In nursing school at Texas Woman’s University, during a pediatric rotation on the chronic care ward at Jefferson Davis Hospital, the young nurse found her passion for working with children with genetic disabilities.
Taking time out from her pediatric nursing career to begin her family, Dominguez’s passion has continued to guide her, as she joined the pediatric clinic staff at The University of Texas Health – Houston in 1981.
As a nomination stated:
“Barbara is one of the hardest-working, nicest, least judgmental and passionate people I know. She has a heart for working with children with genetic disorders, and has always shown the utmost respect to the patients and staff.

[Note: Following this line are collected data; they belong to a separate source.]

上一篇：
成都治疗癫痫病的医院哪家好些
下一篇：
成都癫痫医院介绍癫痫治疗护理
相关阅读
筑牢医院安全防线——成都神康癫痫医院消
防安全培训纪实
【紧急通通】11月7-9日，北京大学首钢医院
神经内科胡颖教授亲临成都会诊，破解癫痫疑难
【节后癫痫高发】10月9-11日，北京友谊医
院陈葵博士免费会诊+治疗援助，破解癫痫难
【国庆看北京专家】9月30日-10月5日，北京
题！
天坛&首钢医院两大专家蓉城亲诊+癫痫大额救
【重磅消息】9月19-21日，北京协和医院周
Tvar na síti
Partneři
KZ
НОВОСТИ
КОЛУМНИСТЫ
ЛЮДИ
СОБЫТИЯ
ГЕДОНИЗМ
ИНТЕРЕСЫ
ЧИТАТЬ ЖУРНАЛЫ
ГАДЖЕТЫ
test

“Barbara goes above and beyond in the workplace, particularly with the trainees, rotators and students. She coordinates their schedules and ensures they get the widest exposure to cases to maximize their training. She is always willing to help and quite honestly this clinic would not function without all the little details she takes care of.”
“Initially, I worked in general pediatrics, but was invited to join the staff at the metabolics and genetics clinic,” Dominguez said. “From there, my compassion for children who experience these problems has grown, and they drive me to learn as much as I can and to provide as much help, education, and support for each patient and their parents.”

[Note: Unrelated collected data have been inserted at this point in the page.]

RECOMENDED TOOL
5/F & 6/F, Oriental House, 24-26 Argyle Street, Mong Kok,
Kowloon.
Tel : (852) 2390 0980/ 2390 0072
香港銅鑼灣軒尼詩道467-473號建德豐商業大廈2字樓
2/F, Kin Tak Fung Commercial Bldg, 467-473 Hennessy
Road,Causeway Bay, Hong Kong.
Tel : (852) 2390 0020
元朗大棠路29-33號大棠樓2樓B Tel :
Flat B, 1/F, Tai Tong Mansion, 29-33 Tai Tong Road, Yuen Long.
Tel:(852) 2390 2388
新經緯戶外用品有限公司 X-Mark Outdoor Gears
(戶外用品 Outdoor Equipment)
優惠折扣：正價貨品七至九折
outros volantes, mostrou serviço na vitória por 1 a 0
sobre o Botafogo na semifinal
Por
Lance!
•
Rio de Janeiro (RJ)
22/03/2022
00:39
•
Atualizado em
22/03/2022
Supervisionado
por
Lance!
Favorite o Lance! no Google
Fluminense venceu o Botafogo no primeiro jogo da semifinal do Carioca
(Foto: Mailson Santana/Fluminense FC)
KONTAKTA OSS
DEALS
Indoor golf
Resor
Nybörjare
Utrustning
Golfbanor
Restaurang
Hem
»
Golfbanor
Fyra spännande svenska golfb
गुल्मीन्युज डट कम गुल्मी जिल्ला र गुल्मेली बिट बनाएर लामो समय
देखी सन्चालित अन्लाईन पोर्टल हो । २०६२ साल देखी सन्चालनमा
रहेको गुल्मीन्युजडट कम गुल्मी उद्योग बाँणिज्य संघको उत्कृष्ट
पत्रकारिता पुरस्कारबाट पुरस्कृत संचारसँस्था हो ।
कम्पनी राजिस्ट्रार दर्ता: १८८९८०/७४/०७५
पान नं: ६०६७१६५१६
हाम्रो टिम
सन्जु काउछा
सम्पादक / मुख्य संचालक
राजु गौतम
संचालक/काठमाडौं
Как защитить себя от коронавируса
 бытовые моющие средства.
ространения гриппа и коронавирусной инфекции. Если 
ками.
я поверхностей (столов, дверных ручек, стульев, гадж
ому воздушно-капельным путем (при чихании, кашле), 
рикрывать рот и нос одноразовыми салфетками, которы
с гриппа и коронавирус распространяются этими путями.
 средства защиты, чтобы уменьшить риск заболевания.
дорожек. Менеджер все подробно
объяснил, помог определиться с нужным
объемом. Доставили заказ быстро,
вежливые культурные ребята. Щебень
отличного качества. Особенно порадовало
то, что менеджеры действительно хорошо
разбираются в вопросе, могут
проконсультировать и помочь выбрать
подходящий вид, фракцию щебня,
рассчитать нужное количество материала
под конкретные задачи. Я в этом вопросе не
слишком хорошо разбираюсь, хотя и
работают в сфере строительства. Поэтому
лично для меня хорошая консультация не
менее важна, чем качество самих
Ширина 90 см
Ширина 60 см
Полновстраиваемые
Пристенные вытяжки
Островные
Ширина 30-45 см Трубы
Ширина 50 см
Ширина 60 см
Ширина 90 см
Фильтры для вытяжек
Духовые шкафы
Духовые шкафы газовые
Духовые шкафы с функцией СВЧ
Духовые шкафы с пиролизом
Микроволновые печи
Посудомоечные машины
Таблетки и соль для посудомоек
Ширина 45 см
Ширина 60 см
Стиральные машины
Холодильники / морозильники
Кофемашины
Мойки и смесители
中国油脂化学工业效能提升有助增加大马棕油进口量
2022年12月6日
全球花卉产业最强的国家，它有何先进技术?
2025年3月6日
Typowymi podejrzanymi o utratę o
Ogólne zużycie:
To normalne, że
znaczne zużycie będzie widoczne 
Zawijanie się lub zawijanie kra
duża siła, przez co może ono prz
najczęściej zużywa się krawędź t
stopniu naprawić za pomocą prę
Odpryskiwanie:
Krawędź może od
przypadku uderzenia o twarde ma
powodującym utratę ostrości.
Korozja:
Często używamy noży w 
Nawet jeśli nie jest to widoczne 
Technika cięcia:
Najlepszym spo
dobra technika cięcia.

She said the most exciting part of her job is seeing patients grow and thrive throughout their lives.
“I’ve been privileged to see patients grow up, go to school, get married and see their families grow,” she said.
One area in which she has developed expertise is phenylketonuria, an inherited disorder that increases phenylalanine – a building block of proteins – in the blood. Left untreated, PKU can result in intellectual disability, delayed development, behavioral problems and psychiatric disorders.
As her nomination stated:
“Barbara, with a nurse from Texas Children’s Hospital, cofounded a summer camp for children with phenylketonuria (PKU) in 1997 that attracts kids from all over the U.S. and some foreign countries. ”
Dominguez said along with saving many lives, “being part of the clinic team provides much satisfaction, just watching our patients thrive. Some of new genetic testing enables a diagnosis and gives answers to the parents of children with intellectual disabilities, seizures, hearing loss and other disabilities. With answers, the parents learn what to do for their children and know what to expect in their child’s life.”
While she is “astounded” by her nomination as one of this year’s Top 10 Nurses, her excitement in seeing a former PKU patient become a nurse this past May and another calling to say she is applying for nursing school is equally joyful.